A pool approach would also move away from the design paradigm that cars need to be able to do most things well. For example, the production of a city-only car would then make sense – there would be a market for a car with excellent 0-100 km/h acceleration (but it doesn’t go any faster), 100 kilometre range, small interior, and so on. Some people’s weekly commuting fuel costs would drop by 80 or 90 per cent with no downsides.
While the technology of the car has changed massively over the last 100 years, and that technology has been developed by car companies and their suppliers, in many cases it has been the pressure of government that has seen clear societal benefit.

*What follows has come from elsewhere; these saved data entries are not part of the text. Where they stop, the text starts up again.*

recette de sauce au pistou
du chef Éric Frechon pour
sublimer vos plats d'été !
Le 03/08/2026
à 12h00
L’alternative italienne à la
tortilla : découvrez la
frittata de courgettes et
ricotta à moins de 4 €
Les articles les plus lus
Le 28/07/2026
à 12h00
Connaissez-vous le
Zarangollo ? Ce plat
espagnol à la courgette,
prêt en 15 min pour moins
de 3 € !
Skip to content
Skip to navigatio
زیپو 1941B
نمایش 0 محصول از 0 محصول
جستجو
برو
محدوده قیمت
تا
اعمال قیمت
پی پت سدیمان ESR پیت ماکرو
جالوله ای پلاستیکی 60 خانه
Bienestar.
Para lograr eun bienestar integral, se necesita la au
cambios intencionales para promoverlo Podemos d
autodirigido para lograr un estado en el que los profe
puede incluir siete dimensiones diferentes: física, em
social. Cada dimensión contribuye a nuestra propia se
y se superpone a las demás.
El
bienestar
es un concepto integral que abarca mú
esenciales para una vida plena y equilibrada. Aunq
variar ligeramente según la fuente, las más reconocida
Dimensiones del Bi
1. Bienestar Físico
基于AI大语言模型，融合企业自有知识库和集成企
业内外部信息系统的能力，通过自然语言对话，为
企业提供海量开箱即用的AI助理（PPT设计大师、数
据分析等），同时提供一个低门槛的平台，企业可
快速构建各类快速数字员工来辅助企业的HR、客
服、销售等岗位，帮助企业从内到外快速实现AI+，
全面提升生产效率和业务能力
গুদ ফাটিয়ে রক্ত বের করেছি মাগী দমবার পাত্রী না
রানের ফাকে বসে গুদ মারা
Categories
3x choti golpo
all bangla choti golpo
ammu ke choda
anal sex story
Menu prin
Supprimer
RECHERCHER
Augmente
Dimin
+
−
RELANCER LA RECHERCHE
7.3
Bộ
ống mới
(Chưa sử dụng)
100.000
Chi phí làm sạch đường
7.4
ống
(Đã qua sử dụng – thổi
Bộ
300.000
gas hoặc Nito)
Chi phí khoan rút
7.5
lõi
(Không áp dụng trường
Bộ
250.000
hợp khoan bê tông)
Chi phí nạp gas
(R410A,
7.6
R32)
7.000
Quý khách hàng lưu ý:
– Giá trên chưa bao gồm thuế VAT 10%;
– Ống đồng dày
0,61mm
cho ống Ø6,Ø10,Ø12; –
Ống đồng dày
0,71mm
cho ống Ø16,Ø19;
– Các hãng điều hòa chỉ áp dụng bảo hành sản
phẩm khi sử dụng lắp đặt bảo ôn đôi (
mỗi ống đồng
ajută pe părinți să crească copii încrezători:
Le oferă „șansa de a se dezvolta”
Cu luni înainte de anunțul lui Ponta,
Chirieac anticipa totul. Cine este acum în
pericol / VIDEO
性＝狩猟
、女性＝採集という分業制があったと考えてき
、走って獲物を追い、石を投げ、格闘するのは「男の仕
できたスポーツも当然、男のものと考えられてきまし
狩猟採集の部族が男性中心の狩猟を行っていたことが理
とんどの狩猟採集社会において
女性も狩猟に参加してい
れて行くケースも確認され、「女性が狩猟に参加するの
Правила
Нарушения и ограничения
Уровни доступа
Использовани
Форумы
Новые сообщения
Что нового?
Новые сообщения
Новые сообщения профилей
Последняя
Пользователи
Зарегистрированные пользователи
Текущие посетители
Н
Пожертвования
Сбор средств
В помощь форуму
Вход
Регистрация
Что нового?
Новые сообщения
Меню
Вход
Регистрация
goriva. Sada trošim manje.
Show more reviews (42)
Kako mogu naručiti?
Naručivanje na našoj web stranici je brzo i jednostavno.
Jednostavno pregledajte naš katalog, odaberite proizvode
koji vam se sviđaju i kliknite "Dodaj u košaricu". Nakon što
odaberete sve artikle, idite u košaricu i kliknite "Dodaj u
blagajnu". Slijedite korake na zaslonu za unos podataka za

The introduction of fuel injection to mainstream cars came about because of US emissions legislation, (and ditto EGR, cat converters, etc); crash safety improvements have been driven by government legislation and independent crash testing; fuel consumption improvements have come from US CAFÉ legislation (and, indirectly from emissions legislation).
Of course, there are many exceptions to this – electronic stability control and ABS are two technologies developed without government pressure or legislation.
However, with the current scientific awareness of global warming, the time is now ripe for governments to impose on car companies requirements that no doubt the companies would find draconian. Requirements, especially, in the areas of fuel economy and CO2 emissions now need the same radical revision that last occurred some 30 years ago. Such an approach would immediately create far more efficient cars and would expedite the introduction of some of the technologies covered in this series.
The technological focus of this series, and of most discussion of alternative powerplants for cars, ignores the point that the technology already exists that could dramatically reduce fuel consumption, reduce emissions, in some cases improve performance, and improve public health.
The broader social issues of the hierarchy of transport technologies, ignorance of advanced pedal-powered machines, government and societal structures that promote ownership and use of just a single all-purpose car, and reluctance of government to enact legislation compelling a rapid move towards more efficient machines – these are the impediments to dramatic change.